El economista Alejando Barrios, en ejercicio autocrítico, coloca las culpas por el pacto buitre en el FpV-PJ. Mejor dicho, en quienes, a su juicio, no hicieron lo suficiente por el triunfo de Daniel Scioli en 2015. La gente votó liberales para solucionar este asunto, y así proceden ellos, razona. Esto se habría evitado militando más y mejor al candidato propio en las elecciones presidenciales
El economista kirchnerista Alejando Barrios, de respetabilísima trayectoria y formación, en ejercicio autocrítico, coloca las culpas por el pacto buitre en el FpV-PJ. Mejor dicho, en quienes, a su juicio, no hicieron lo suficiente por el triunfo de Daniel Scioli en 2015. La gente votó liberales para solucionar este asunto, y así proceden ellos, razona. Esto se habría evitado militando más y mejor al candidato propio en las elecciones presidenciales.
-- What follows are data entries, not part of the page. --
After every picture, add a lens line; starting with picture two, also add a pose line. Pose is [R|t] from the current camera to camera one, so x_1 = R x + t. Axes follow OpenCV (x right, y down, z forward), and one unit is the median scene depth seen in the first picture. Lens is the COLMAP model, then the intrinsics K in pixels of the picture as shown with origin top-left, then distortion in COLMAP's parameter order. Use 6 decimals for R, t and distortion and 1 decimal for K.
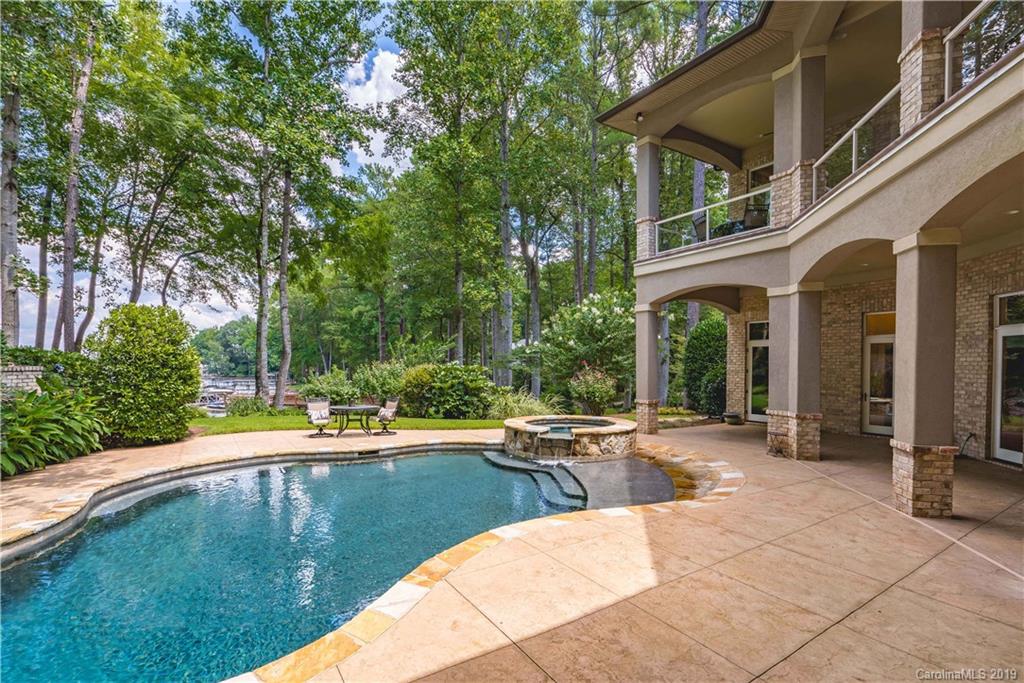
lens RADIAL K [[472.4, 0, 512.4], [0, 472.4, 368.4], [0, 0, 1]] dist [-0.001459, -0.000195]
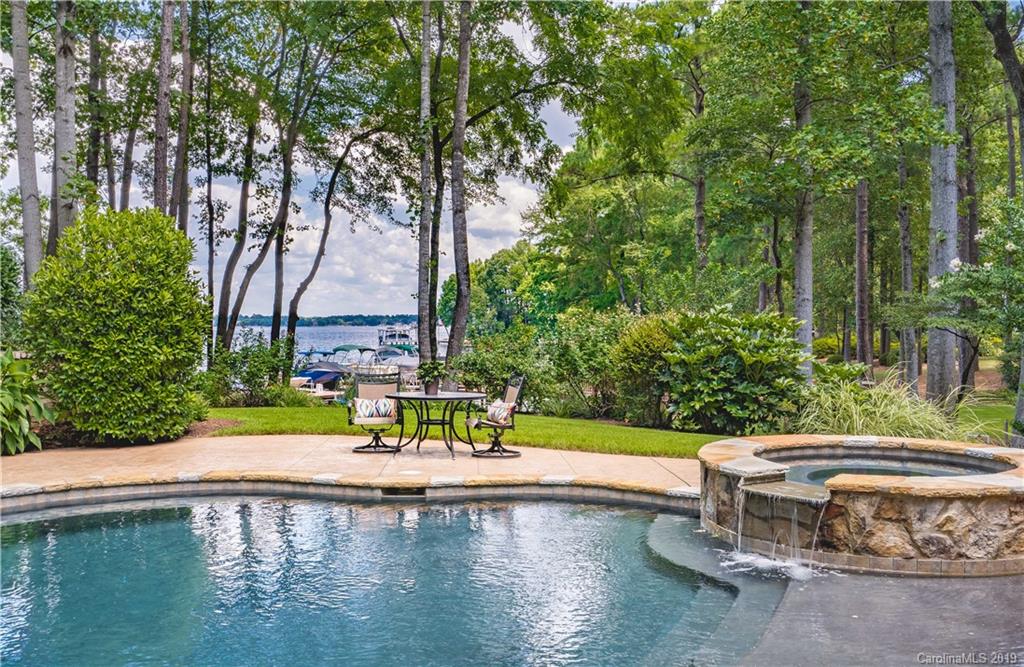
lens RADIAL K [[934.0, 0, 511.9], [0, 934.0, 318.5], [0, 0, 1]] dist [0.005679, 0.010762]
pose [[0.871953, -0.001854, -0.489586, 0.225686], [-0.004309, 0.999925, -0.011460, 0.015146], [0.489571, 0.012103, 0.871880, 0.216705]]
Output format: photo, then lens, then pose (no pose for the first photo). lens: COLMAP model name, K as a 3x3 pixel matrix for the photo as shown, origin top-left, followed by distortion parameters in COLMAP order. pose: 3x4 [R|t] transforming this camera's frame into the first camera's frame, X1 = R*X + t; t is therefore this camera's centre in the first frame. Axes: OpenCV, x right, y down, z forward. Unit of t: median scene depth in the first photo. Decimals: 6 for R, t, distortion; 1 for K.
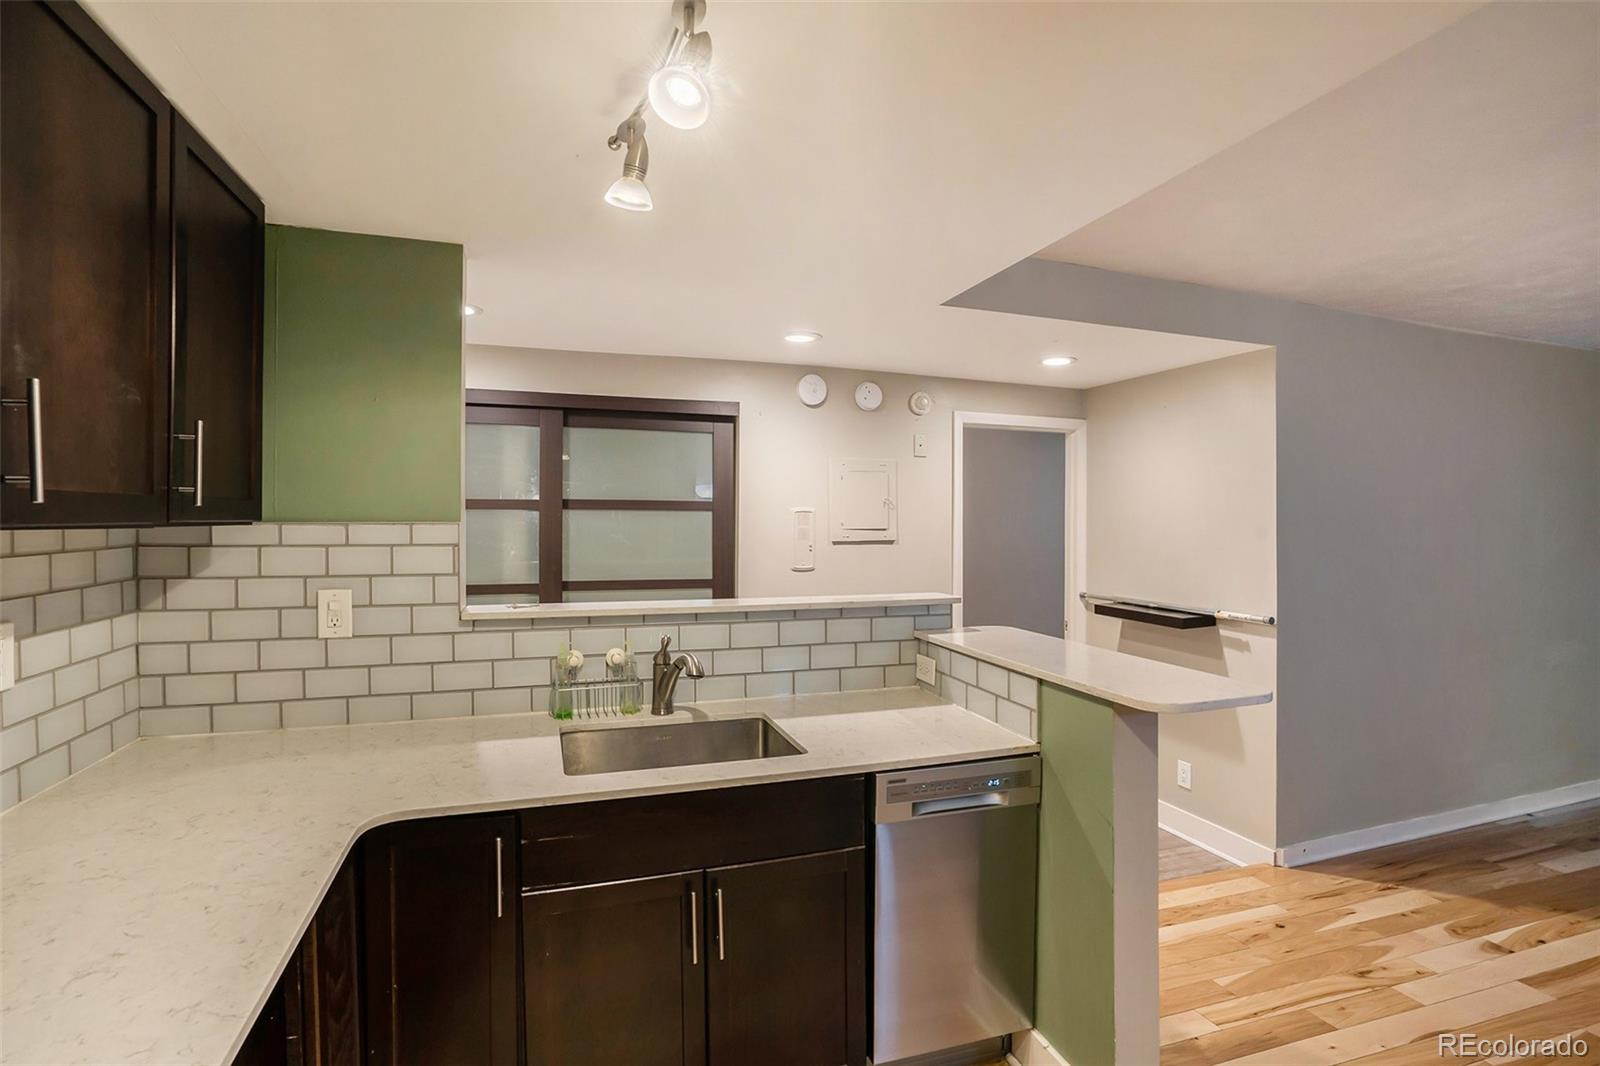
lens RADIAL K [[753.0, 0, 791.7], [0, 753.0, 532.6], [0, 0, 1]] dist [-0.043661, 0.008237]
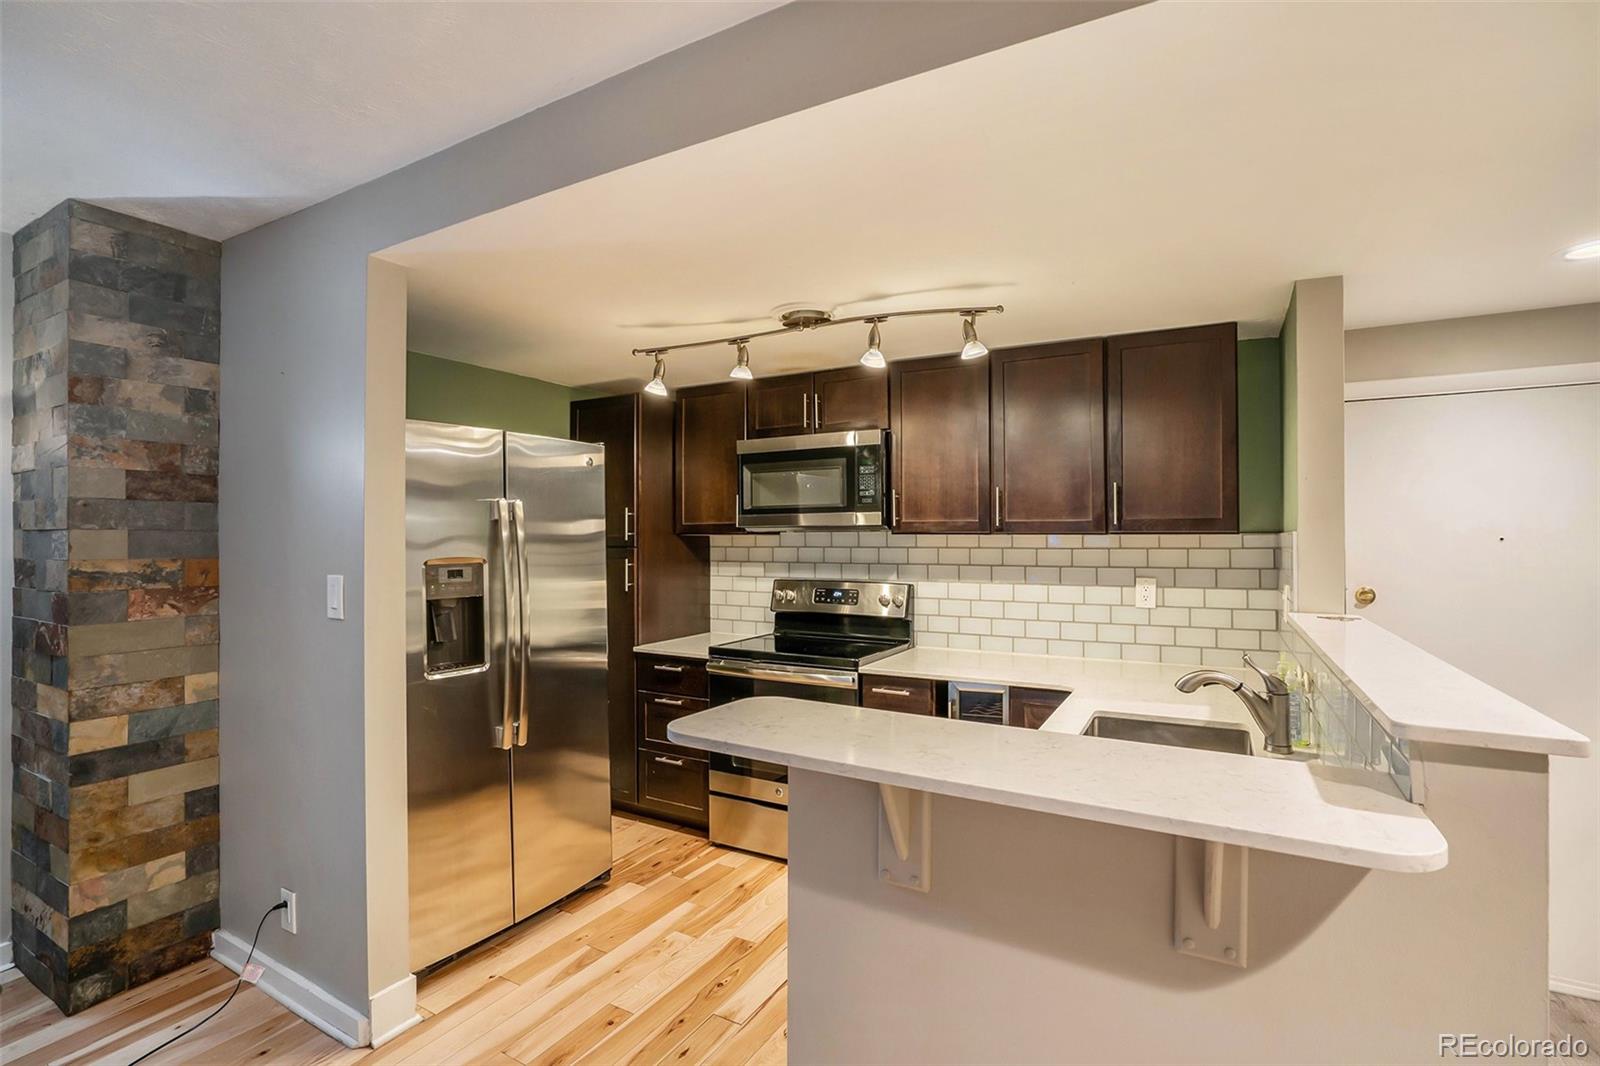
lens RADIAL K [[753.0, 0, 794.8], [0, 753.0, 525.1], [0, 0, 1]] dist [-0.043661, 0.008237]
pose [[-0.731932, -0.020861, -0.681058, 0.667635], [-0.022679, 0.999723, -0.006248, 0.001134], [0.681000, 0.010873, -0.732203, 1.023870]]
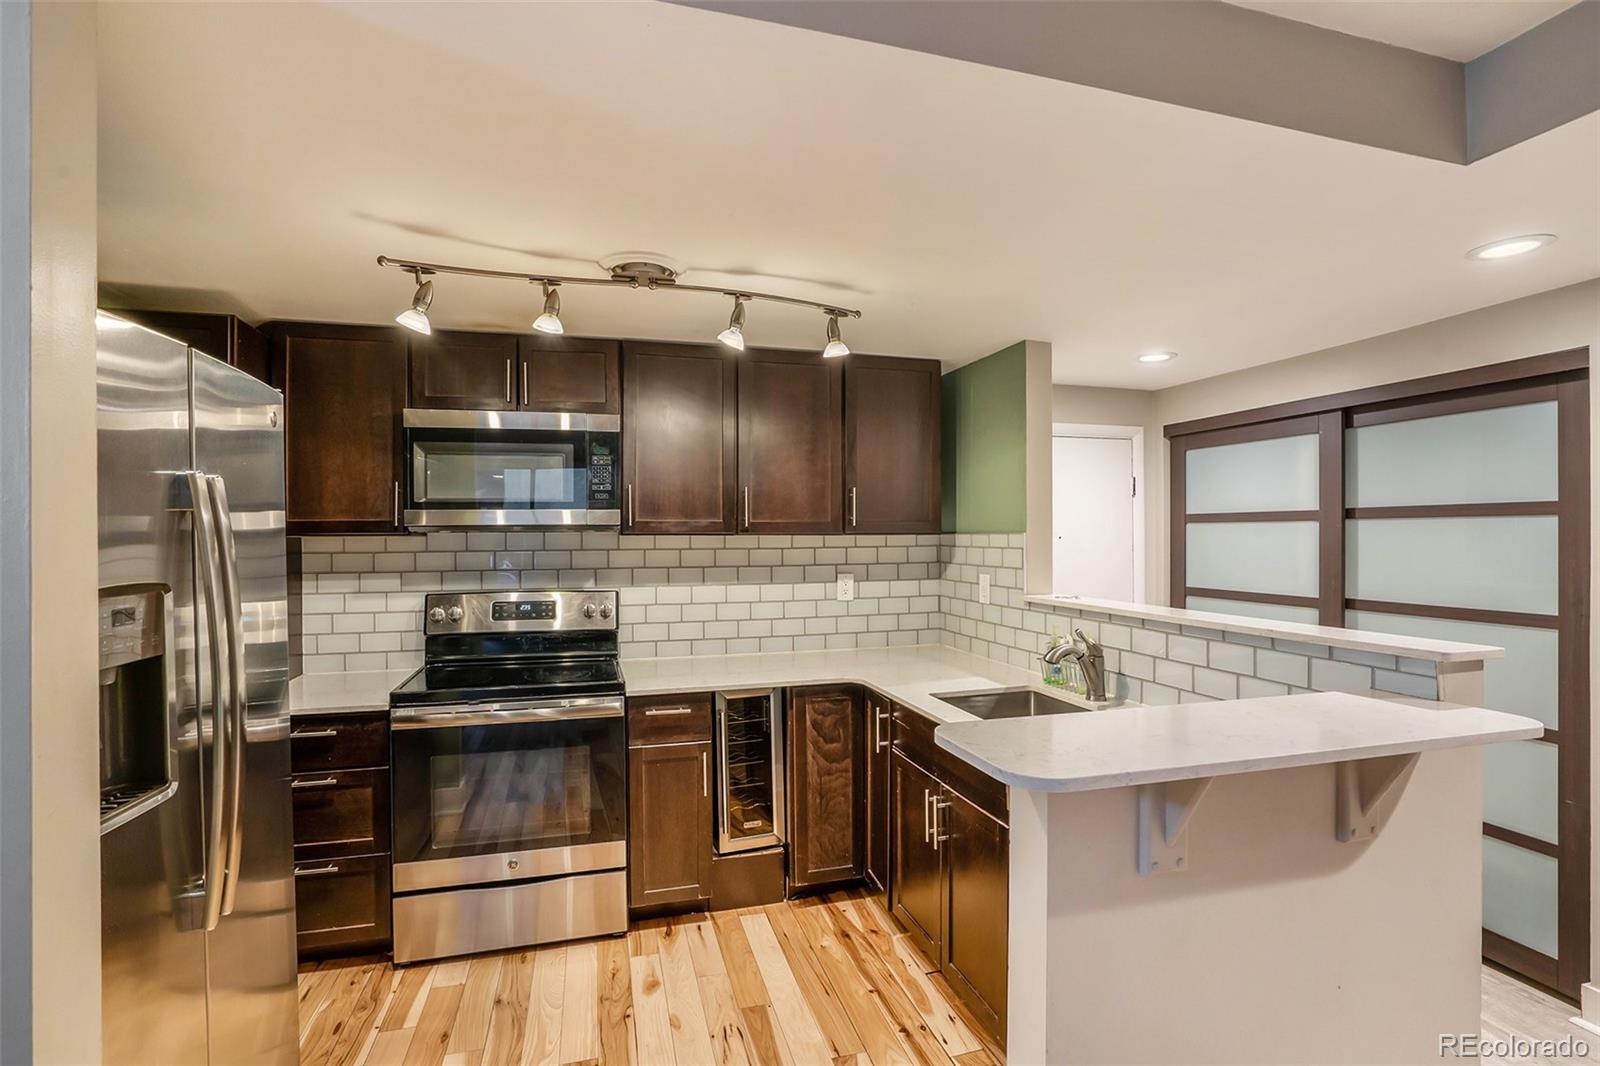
lens RADIAL K [[753.0, 0, 807.0], [0, 753.0, 524.1], [0, 0, 1]] dist [-0.043661, 0.008237]
pose [[-0.026959, -0.023895, -0.999351, 0.795577], [-0.019140, 0.999543, -0.023383, 0.009949], [0.999453, 0.018497, -0.027404, 0.490415]]
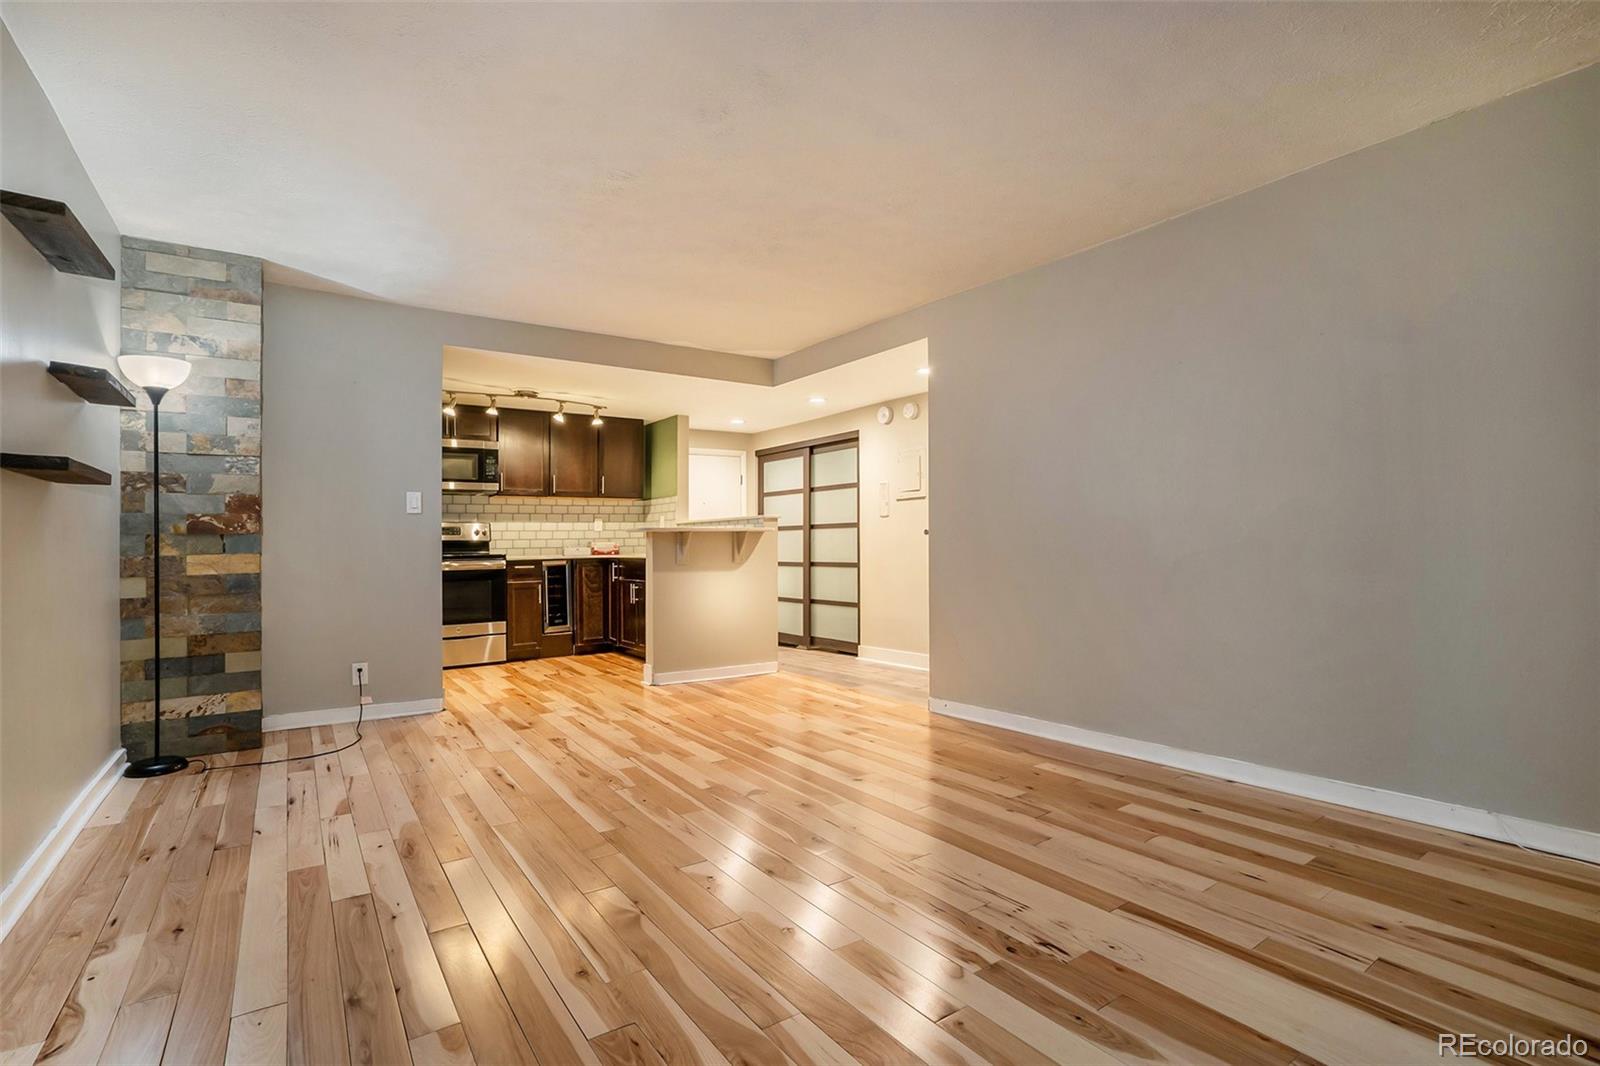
lens RADIAL K [[753.0, 0, 763.8], [0, 753.0, 513.1], [0, 0, 1]] dist [-0.043661, 0.008237]
pose [[0.252917, -0.051501, -0.966116, 2.353338], [-0.006745, 0.998464, -0.054991, 0.200869], [0.967465, 0.020425, 0.252181, 0.411138]]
Es bastante dudoso que la gente haya votado esto, más allá de que la sucesión de hechos relatada por Barrios es tal cual, y que la reflexión interna nunca será poca por los errores que dieron lugar a una alternativa que vino a resolver por las malas lo que el kirchnerismo debió haber encarado con cuidado de los sectores populares. Pero, de hecho, el capítulo buitre fue de los pocos que cortaron transversalmente a la sociedad a favor de la tesitura que entonces guiara el comportamiento de la ex presidenta CFK. Y es dudoso que su cierre formara parte de las prioridades de algún votante; sea de Macri, ora de Scioli. Además, Cambiemos basó su campaña electoral en desmentir lo que llamó campaña del miedo del kirchnerismo en su contra; básicamente, el pronóstico casi exacto de los días que hoy atravesamos.
El paisaje institucional argentino se compone de mucho más que el sufragio de aquella segunda vuelta. La representatividad del 49% derrotado tiene basamentos mucho más sólidos que la cifra en sí. Cuesta entender los motivos que llevaron a los depositarios de esos intereses prefirieron abstenerse en el uso de sus facultades para, por lo menos, condicionar en algo un acuerdo respecto del cual incluso hubo competencia entre ellos mismos para vituperarlo. El giro republicano borró los disensos en esta materia; que, a no dudarlo, los hay de sobra.
La lógica de Giménez es impecable, salvo por el detalle de los costos humanos que supondrá.